La acidez no es un defecto

Por otro lado, la palabra “acidez” suele generar desconfianza entre muchos consumidores, pero en el mundo del café es una cualidad altamente valorada. Jorge Díaz enfatizó en que no se trata de una sensación agria o desagradable.

“Hay que pensar como en la frescura que tiene una manzana o algunos cítricos, esa sensación también puede estar presente en un café de excelente calidad”.

Cuando aparece de forma equilibrada, dijo, la acidez aporta complejidad y personalidad a la bebida.
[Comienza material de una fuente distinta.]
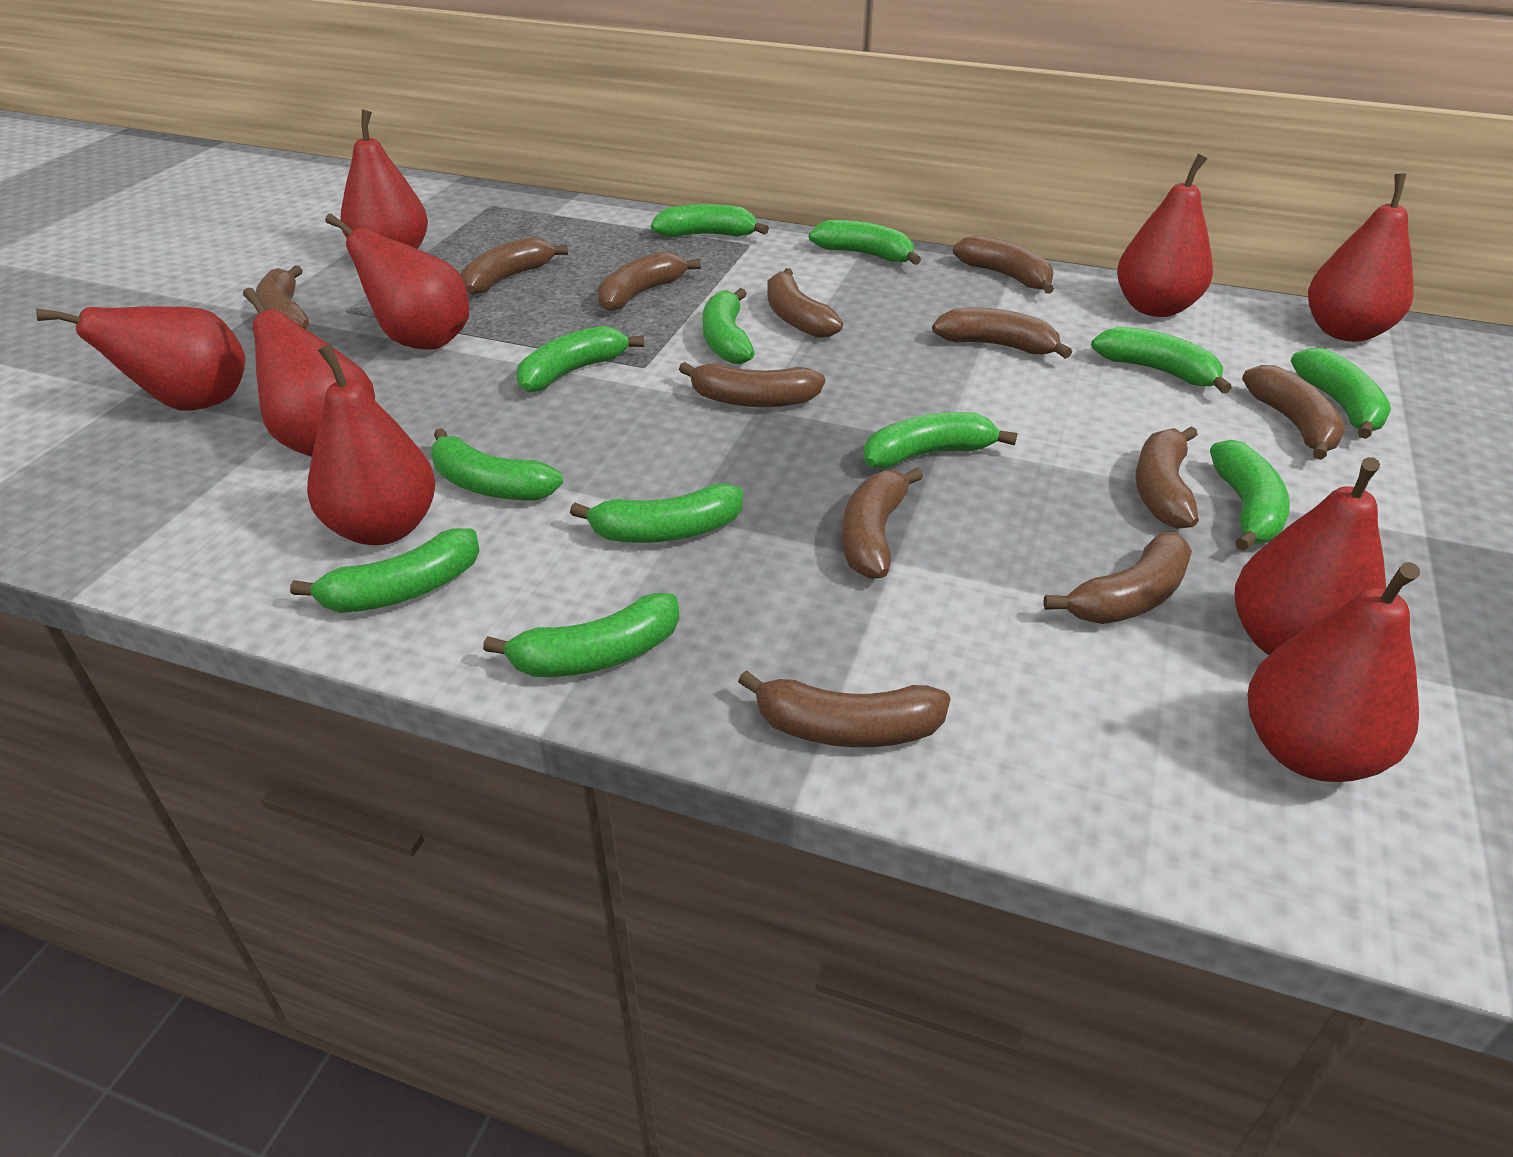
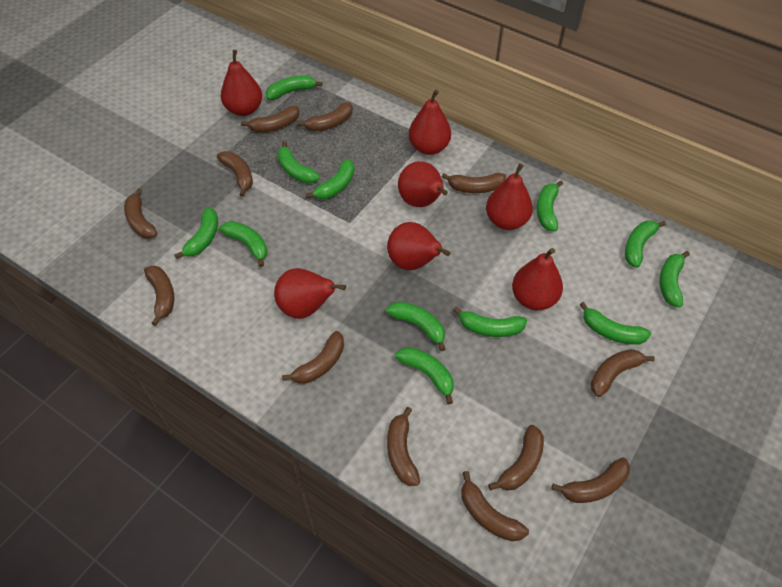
red pear: [36,306,245,411] [243,288,375,457] [307,344,435,545] [325,213,469,350] [340,109,428,249] [1117,154,1213,317] [1235,457,1386,655] [1247,562,1420,782] [1308,173,1414,342] = 9 -> [221,50,262,116] [274,268,346,319] [387,222,450,270] [398,161,448,207] [409,89,451,155] [486,163,533,230] [512,248,563,310] = 7

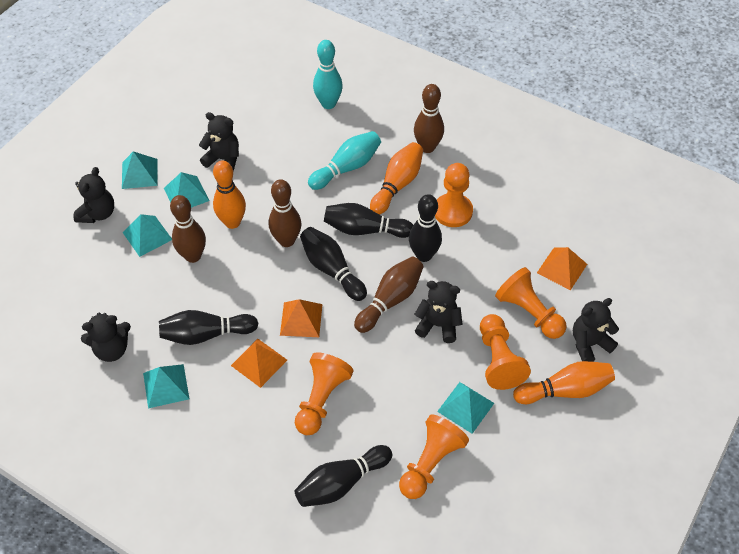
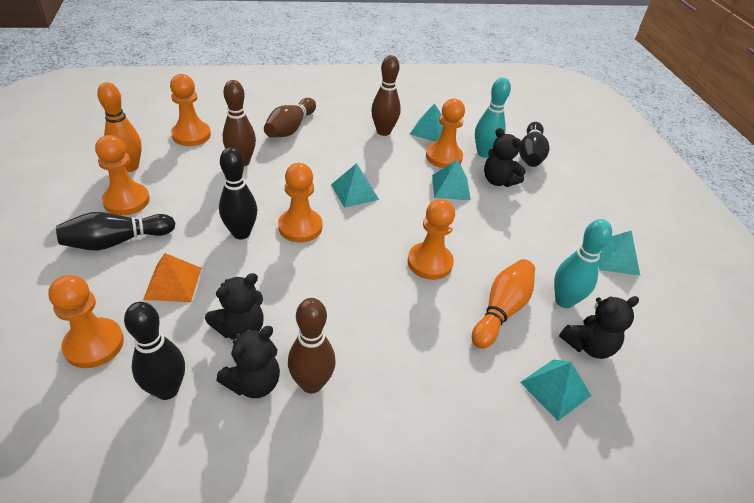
black bowling pin: [159,310,258,345] [295,445,392,507] [300,227,367,301] [324,203,413,238] [409,194,442,262] = 5 -> [56,212,175,250] [124,302,185,400] [219,147,257,239] [519,122,550,167] = 4
black teddy bear: [74,167,114,223] [81,313,131,362] [199,112,239,172] [415,281,462,343] [573,298,619,362] = 5 -> [205,273,264,340] [217,326,280,398] [484,128,526,187] [559,296,639,359] = 4
orange bowling pin: [213,160,246,229] [370,142,423,215] [513,361,615,404] = 3 -> [97,82,142,172] [472,259,535,349] = 2
orange pawn: [295,352,353,435] [399,414,469,499] [435,163,473,227] [480,314,531,390] [495,267,567,339] = 5 -> [48,275,124,368] [95,135,150,215] [170,74,211,146] [278,163,322,243] [407,199,455,280] [426,99,465,168] = 6
orange pyramid: [231,339,287,388] [280,299,322,337] [537,247,587,290] = 3 -> [143,253,201,302] = 1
El sabor que se queda contigo

Otro aspecto que suele pasar desapercibido es la textura, pues en el lenguaje cafetero, esto se conoce como cuerpo y hace referencia a la sensación que el café deja en la boca.

“Una vez tuvimos una capacitación en el café con una excelente maestra tostadora y en ese entonces bromeábamos mucho con la palabra ‘retrogusto’, lo decíamos bromeando, pero realmente esa palabra define la importancia de lo que es la textura. Porque es ahí donde se puede sentir lo ligero, sedoso o lo más robusto del café, dependiendo de la variedad del grano y del método de preparación utilizado”

Los especialistas la llaman retrogusto o persistencia a ese sabor que se queda en la boca, el que permanece en el paladar.

Un café de calidad suele dejar recuerdos agradables y limpios, mientras que uno mal preparado puede generar notas quemadas o sabores ásperos que permanecen durante varios minutos.

“Si terminas tu taza y te quedan ganas de dar otro sorbo, generalmente estás frente a un buen café”, resumió.

Una bebida, una experiencia

En una época donde el café se ha convertido en parte del estilo de vida de miles de personas, aprender a reconocer una buena taza puede transformar por completo la experiencia cotidiana.

Para Jorge Díaz, no se trata de memorizar términos técnicos ni de convertirse en experto de la noche a la mañana, pues él mismo no se considera ningún experto pero si un fanático del café.

“La clave está en prestar atención a los sentidos, creo que ese es el mejor consejo”, dijo. “Si el café tiene un aroma atractivo, un sabor equilibrado, una acidez agradable, buena textura y deja un retrogusto limpio, es muy probable que se trate de una buena bebida, explicó.

Sin embargo, concluyó que quizá, fuera de términos, todo se rompe en gustos. “Podríamos tener en las manos la mejor taza del mundo, y podría no gustarnos”.